Nach einem Jahr dann merkte Pat, daß er auf der langweiligen kanadischen Musikszene nicht weiterkam. „Ein guter Freund meinte: ‚Du mußt hier raus!‘ Nach Amerika wollte ich nicht, denn ich dachte, die haben sicher Hunderte von besseren Gitarristen, die warten nicht gerade auf dich! Ich verkaufte meine sieben Sachen, lieh mir Geld und reiste mit meiner Gitarre nach London.“ Doch so paradiesisch, wie Pat sich das Rockmekka London vorgestellt hatte, war es nicht: „Ich hatte mir die englische Musikszene immer sehr freundlich, lebendig und offen vorgestellt. Da wurde ich herb enttäuscht. Es ist überhaupt nicht drin, abends mit ein paar Musikgrößen zu jammen. Zu viele Image- und Prestigeprobleme. Und dann hatte ich ja überhaupt keine Vorstellung, was ich eigentlich genau machen wollte.“ Wieder halfen ein paar Freunde weiter, ein Demo-Band führte zu einer Plattenfirma und einem Manager, und dieser zu ein paar Musikern. Mit dem Bassisten Peter Cowling und dem Ex Spooky Tooth-Schlagzeuger Mike Kellie gründete Pat sein Trio. Doch auf der ersten LP „Pat Travers“ war Kellie nur noch als Gast zu hören. Roy Dyke, Ex-Remo Four und Ex-Aston, Gardner & Dyke, hatte seinen Platz eingenommen. Dann folgten die üblichen Tourneen als Vorgruppe von den Groundhogs, der Alex Harvey Band und den Dr. of Madness („mad und stränge!“), bis schließlich auf dem Reading Festival im August 76 der Durchbruch auch beim großen Publikum, vor allem aber bei der Presse, kam. Inzwischen liegt die zweite LP „Makin‘ Music“ vor, und wieder hat es eine Besetzungsänderung gegeben. Dyke wurde von dem Ex-Streetwalker Nicko McBrain ersetzt. Zwei Stöcke auf der neuen LP erwähnt Pat besonders: „Stevie“, das er für seinen jüngeren Bruder (ebenfalls Gitarrist), geschrieben hat und „Rock ’n‘ Roll Susie“, das seiner Freundin gewidmet ist.

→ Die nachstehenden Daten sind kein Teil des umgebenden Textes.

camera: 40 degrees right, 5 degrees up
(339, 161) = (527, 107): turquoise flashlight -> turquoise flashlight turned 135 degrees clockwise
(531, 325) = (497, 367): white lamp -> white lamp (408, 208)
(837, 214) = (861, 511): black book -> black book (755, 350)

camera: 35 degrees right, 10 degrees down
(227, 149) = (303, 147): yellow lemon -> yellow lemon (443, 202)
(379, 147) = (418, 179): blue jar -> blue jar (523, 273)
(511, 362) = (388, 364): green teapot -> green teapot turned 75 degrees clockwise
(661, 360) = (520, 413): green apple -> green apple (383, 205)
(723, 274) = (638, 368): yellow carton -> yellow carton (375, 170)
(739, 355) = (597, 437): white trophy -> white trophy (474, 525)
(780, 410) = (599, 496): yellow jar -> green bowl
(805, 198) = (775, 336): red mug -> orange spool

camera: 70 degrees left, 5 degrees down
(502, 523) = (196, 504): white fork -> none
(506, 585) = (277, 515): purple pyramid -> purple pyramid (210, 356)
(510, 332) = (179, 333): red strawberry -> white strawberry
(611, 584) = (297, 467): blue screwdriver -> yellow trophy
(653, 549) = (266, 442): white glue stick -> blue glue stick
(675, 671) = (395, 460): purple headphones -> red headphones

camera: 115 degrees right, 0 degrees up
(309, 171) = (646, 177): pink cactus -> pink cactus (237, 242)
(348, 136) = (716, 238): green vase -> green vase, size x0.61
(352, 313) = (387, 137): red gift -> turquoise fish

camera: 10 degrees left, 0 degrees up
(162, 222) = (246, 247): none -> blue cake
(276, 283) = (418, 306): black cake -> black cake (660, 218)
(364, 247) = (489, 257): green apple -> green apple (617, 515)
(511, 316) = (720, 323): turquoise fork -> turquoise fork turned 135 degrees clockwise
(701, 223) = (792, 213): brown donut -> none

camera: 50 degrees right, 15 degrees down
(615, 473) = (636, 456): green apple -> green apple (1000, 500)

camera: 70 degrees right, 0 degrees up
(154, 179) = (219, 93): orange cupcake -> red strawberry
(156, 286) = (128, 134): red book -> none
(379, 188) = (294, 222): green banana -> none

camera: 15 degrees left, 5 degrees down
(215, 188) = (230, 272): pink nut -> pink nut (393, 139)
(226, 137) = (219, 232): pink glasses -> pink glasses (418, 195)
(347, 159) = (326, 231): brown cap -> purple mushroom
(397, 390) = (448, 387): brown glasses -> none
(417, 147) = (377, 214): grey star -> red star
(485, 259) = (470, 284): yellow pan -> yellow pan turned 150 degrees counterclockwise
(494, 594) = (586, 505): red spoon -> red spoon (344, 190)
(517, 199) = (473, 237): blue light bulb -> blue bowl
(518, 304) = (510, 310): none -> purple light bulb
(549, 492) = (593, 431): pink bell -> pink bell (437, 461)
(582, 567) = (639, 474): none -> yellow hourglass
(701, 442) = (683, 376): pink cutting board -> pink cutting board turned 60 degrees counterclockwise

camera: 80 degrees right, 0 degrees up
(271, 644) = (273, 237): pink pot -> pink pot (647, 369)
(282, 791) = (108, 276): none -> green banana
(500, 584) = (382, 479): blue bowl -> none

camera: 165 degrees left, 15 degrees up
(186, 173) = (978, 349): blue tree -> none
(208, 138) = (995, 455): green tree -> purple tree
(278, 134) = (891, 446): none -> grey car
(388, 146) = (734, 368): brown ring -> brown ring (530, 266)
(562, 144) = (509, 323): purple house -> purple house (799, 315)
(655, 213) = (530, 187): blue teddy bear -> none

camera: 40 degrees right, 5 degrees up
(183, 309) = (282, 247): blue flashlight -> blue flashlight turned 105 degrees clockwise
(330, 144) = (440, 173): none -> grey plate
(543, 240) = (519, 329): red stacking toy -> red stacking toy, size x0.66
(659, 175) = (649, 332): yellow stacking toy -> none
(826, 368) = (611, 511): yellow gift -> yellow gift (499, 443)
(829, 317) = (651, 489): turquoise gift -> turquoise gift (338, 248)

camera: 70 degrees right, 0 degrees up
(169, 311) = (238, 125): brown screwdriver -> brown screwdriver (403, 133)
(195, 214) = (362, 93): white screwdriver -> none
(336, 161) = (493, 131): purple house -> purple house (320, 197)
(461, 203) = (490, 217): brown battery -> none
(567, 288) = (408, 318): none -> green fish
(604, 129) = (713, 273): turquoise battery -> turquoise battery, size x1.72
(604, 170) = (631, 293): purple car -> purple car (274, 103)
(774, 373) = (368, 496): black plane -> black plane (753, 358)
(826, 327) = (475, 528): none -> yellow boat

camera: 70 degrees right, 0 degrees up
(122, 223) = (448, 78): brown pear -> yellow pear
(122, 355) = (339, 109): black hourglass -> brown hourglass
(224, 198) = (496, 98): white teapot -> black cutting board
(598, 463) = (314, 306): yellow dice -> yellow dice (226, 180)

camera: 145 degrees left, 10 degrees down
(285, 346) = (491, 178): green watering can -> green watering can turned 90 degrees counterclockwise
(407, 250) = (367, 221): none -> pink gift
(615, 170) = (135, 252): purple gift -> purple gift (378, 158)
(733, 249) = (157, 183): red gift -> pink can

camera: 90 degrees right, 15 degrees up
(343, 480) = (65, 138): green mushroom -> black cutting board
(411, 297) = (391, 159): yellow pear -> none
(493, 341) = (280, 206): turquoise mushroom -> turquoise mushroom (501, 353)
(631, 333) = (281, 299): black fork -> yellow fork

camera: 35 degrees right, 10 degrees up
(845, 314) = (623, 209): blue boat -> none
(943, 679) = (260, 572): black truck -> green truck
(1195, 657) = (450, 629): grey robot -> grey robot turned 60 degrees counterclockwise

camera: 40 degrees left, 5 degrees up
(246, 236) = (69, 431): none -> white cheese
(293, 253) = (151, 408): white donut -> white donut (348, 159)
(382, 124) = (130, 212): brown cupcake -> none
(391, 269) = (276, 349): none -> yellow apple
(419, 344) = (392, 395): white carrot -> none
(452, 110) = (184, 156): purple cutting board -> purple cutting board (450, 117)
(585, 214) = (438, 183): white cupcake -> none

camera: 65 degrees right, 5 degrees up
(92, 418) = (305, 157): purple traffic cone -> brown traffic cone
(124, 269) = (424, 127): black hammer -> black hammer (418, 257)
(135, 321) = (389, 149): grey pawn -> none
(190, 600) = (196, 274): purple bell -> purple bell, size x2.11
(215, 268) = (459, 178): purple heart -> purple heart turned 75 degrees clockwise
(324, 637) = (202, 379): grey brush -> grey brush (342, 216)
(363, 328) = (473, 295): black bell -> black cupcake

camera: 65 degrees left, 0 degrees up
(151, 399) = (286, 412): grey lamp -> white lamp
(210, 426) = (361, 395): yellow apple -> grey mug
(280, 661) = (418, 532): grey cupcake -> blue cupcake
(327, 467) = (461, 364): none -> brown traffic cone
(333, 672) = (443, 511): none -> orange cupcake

Ist die Zeit für Heavy-Rock-Trios nicht vorbei, frag‘ ich Pat? „Es war von mir keine Absicht, ein Trio zu gründen.

Ich hätte gern noch einen vierten Musiker dabei, einen zweiten Gitarristen, der auch dabei singt und Keyboards spielt. Aber ich bin ja froh, daß ich diese Band überhaupt zusammenbekommen habe.“ Ein weiteres Problem ist für ihn das Komponieren. „In Kanada hab‘ ich mir über eigene Stücke keine Gedanken machen müssen. Und unter Zeitdruck etwas zu schreiben, fällt mir manchmal verdammt schwer. Deshalb finden sich auf meinen Platten auch immer ein paar Oldies wie „Mabellene“ oder „Statesboro Blues“. Aber ich merke schon, daß ich besser werde.“ Keine Schwierigkeiten dagegen hat Pat auf der Bühne, wo er sich wie ein Wildpferd gebärdet, das versucht, seinen Sattel abzuwerfen. Schnell, laut und ohne Pause rast er von einem Song zum anderen, läßt dem Publikum keine Chance für Applaus. Nach einer Stunde fließt der Schweiß, von der hingeföhnten Mähne bleiben nur noch verklebte Schnittlauchlocken, das offene Hemd gleicht einem nassen Handtuch. Doch Pat ist längst nicht am Ende, für die Zugabe soll’s erst gemütlich werden. Mit seinem Lieblingssatz „Let’s Have A Party!“ bittet er sein Publikum zur Bühne, offeriert ihm die Champagnerflasche, die er abwechselnd mit dem Joint in der anderen Hand zum Mund führt..“Yeah, yeah. I’m hooked on music, I’m hooked on rock ’n‘ roll!“ Pat ist, wie gesagt, erst 23 und hat noch genügend Reserven.